:: PROBLEM STATEMENT ::
Can you reproduce the full article on Calen's need for a doctor, word for word, before the listing?

Thursday, January 19, 2023

Issue:

Mackay and Whitsunday Life

Calen Needs A Doctor

Last year, Mackay and Whitsunday Life listened to the call of Calen locals, who say they are in desperate need of a doctor for the small rural town.

A local resident known as ‘Lyn Ellen’ spoke out about the dangers to the widespread rural community, whose residents are playing Russian Roulette with their health due to GP services not being available.

The issue is that the nearest medical centres to Calen are in Proserpine, Mackay or the Pioneer Valley. Residents often have to wait longer than two weeks to see a doctor due to high demand at the closest medical centres, and on top of that, they need to take half a day or more from work to accommodate the lengthy drive and wait times once they arrive. Add to these factors the cost of fuel, the result is that locals are leaving their health to chance, and those with chronic conditions aren’t being monitored as closely as they should be.

We spoke to Calen’s pharmacist, Kaz Olaniyan, to hear how the lack of close medical care is impacting local residents.

“The challenge people here face is the distance to see a doctor,” Mr Olaniyan said.

“Sometimes they are having two to four weeks before they are able to see a doctor in Mackay, even just to get a prescription for their essential medications. We try our best here, within the law, to assist when they run out of medication, but we are only able to supply three days’ worth of medication in some cases which is not enough if they have more than a weeks’ wait to see a doctor.”

:: DATASET CONTENT ::
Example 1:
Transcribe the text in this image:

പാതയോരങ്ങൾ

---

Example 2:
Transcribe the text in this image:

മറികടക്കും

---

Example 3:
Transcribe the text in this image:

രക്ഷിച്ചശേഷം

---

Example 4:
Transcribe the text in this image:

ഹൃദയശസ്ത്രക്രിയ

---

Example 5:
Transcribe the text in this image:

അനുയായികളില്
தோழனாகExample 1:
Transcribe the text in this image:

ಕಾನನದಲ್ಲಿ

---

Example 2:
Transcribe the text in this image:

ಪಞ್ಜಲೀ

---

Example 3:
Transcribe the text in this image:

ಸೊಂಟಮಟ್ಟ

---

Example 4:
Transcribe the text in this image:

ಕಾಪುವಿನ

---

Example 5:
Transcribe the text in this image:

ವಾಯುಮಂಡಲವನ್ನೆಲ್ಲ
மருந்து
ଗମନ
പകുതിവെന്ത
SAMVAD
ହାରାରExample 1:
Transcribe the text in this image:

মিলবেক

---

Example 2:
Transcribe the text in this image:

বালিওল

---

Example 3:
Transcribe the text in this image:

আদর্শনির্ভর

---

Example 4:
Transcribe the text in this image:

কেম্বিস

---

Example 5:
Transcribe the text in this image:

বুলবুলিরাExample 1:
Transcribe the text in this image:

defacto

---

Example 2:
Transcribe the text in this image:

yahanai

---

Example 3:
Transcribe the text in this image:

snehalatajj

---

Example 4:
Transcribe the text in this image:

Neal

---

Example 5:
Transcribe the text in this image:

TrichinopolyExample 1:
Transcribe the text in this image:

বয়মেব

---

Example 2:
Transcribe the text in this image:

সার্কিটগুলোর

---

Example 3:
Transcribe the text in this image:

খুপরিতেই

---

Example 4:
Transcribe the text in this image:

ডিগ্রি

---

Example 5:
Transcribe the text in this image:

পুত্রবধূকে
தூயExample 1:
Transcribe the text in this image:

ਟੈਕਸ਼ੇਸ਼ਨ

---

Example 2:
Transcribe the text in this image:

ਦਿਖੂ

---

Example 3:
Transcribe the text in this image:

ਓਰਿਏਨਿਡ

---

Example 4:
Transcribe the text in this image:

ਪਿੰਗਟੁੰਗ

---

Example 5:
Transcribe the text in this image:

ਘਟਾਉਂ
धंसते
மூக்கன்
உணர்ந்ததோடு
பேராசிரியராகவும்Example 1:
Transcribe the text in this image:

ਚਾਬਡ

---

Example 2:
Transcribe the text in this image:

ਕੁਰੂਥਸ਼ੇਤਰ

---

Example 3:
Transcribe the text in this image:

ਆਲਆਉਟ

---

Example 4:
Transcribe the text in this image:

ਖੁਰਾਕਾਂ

:: OUTPUT OF THE EXERCISE ::
Thursday, January 19, 2023

Issue:

Mackay and Whitsunday Life

Calen Needs A Doctor

Last year, Mackay and Whitsunday Life listened to the call of Calen locals, who say they are in desperate need of a doctor for the small rural town.

A local resident known as ‘Lyn Ellen’ spoke out about the dangers to the widespread rural community, whose residents are playing Russian Roulette with their health due to GP services not being available.

The issue is that the nearest medical centres to Calen are in Proserpine, Mackay or the Pioneer Valley. Residents often have to wait longer than two weeks to see a doctor due to high demand at the closest medical centres, and on top of that, they need to take half a day or more from work to accommodate the lengthy drive and wait times once they arrive. Add to these factors the cost of fuel, the result is that locals are leaving their health to chance, and those with chronic conditions aren’t being monitored as closely as they should be.

We spoke to Calen’s pharmacist, Kaz Olaniyan, to hear how the lack of close medical care is impacting local residents.

“The challenge people here face is the distance to see a doctor,” Mr Olaniyan said.

“Sometimes they are having two to four weeks before they are able to see a doctor in Mackay, even just to get a prescription for their essential medications. We try our best here, within the law, to assist when they run out of medication, but we are only able to supply three days’ worth of medication in some cases which is not enough if they have more than a weeks’ wait to see a doctor.”